VRA Weekly Update: J Powell & The Bond Market Vigilantes. Beginning of the Big Bubble.
/Good Thursday morning all. We begin this morning with a tip of the cap to the Fed’s J Powell. Not only did the Fed nail their written FOMC comments (no rate hikes through 2023) but Powell followed it up with a strong presser, rarely going off-script. More of this please. But we must also remind investors that the Fed does not lead on the direction of rates…the markets lead and the Fed follows.
Bond yields continue to creep higher, with the 10 yr up again this AM to 1.73%, a new post CV insanity high.
I remember well the last time the bond market vigilantes (BMV’s) showed up. It was early on in Bill Clintons presidency as Clinton attempted to increase budget spending, but the bond market wasn’t having it.
Yields began to spike sharply higher, sending a clear message to Clinton to back off deficit spending. Clinton famously asked “WTF are these bond market vigilantes” with his hatchet man James Carville saying “when I come back I want to come back as the bond market”.
Who are these bond market vigilantes? They are, without question, central bankers and the money/banking cartel. This is cartel #1, of the 7 cartels so famously exposed and written about by my good friend G Edward Griffin of “The Creature From Jekyll Island” fame. At my events, where Ed spoke more than 20 times over an 8 year period (2005–2013), Ed did an entire 1 hour presentation on the 7 Cartels and how they run the world. When we talk about our “planners” this is who we’re referring to. And yes, we fully intend to have Ed back with us for our VRA Conferences, beginning a bit later in the year.

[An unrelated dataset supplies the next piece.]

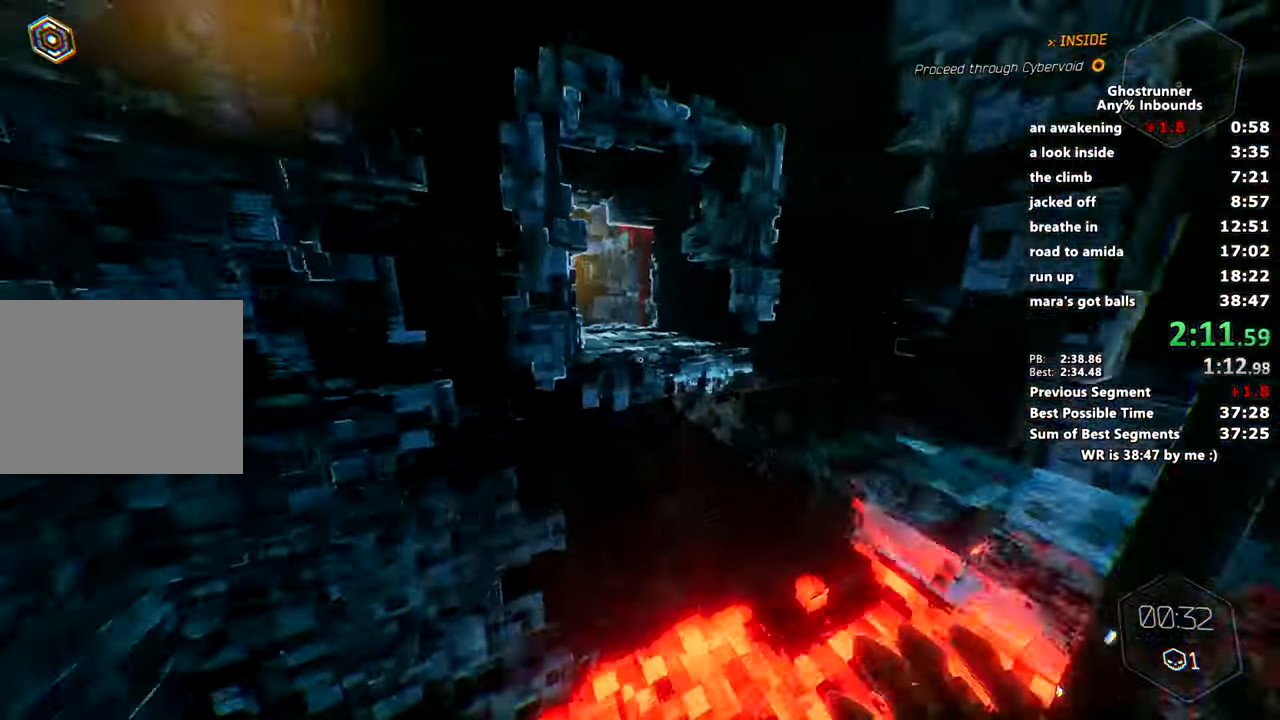
{"keys": ["space", "w"], "mouse": [], "events": [[433, "space", "down"]]}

Bottom line: If central banks (BMV’s) want Biden to back off of spending and tax increases, we’ll know it because 10 yr yields will REALLY start to spike. Should we get past a 2% 10 yr yield, on velocity, then Biden will be forced to pay attention. Frankly, I doubt we’ll cross that bridge. After all, Byden is in office because of our planners. If Byden were to get a mind of his own, he’d be green screened out of office quicker than we can say “President Harris”.

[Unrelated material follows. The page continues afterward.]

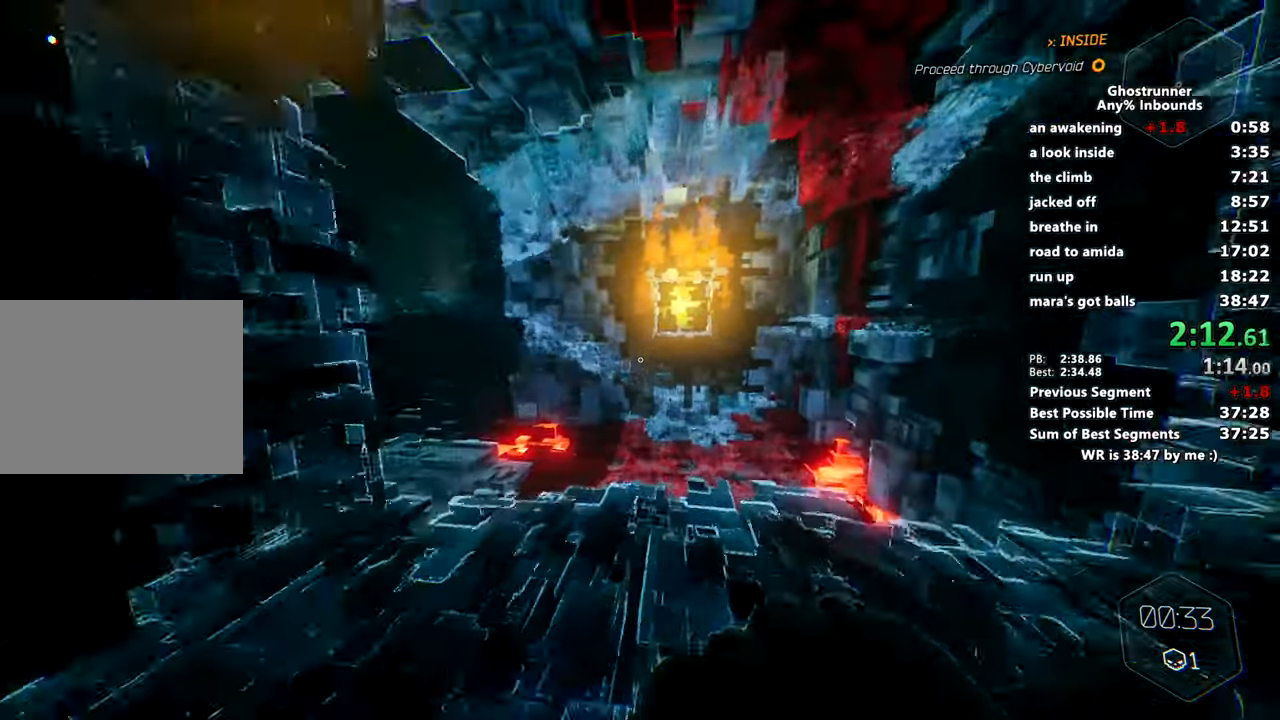
{"keys": ["a", "w"], "mouse": [], "events": [[183, "space", "down"], [317, "space", "up"], [400, "a", "down"]]}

If the bond market vigilantes are in fact returning (highly doubtful in my view), we’ll know it because rates will continue to spike higher and the Fed will have limited options to stop rates from doing just that.
Here at the VRA we’ll concede that the 10 yr might hit 2%…its 1.73% this AM…but we remain big believers that gravity will keep US rates lower for longer.
And no, inflation is not 2%. Low levels of inflation, which is best defined as currency inflation, remain one of the biggest fibs that economists have foisted on the public by the banking cartel. Folks, there’s a reason the US dollar has lost 97% of its value since the Fed was created in 1913, then picking up one more currency debasement when Nixon took the US off of the gold standard in 1971. That reason? Unending and unlimited printing of fiat currency. No…inflation is not running near 2%. Not. Even. Close.
DYK that the Fed employs more than 1000 economists? And while they aren’t forced to disclose these vast conflicts of interest, what I can assure you of is that most every economist you see on TV is in fact employed by the Fed, in one nature or another (big grants, most commonly). In the event you wondered why you’ve never heard an economist bash the Fed on TV, now you know why. “Money, money, money…m.o.n.e.y.”
Probably just a coincidence…
VRA Market Update
Big reversal higher in the markets yesterday as the Fed minutes were released. Especially in nasdaq. We see this as a significant tell. Dips should be bought. We’ll get that chance again this morning as Nasdaq futures are -220 while Dow futures are flat.
Markets never move in a straight line, up or down, but what is most important is that we remember that we have entered a new bull market of size and scope, both in the US and abroad.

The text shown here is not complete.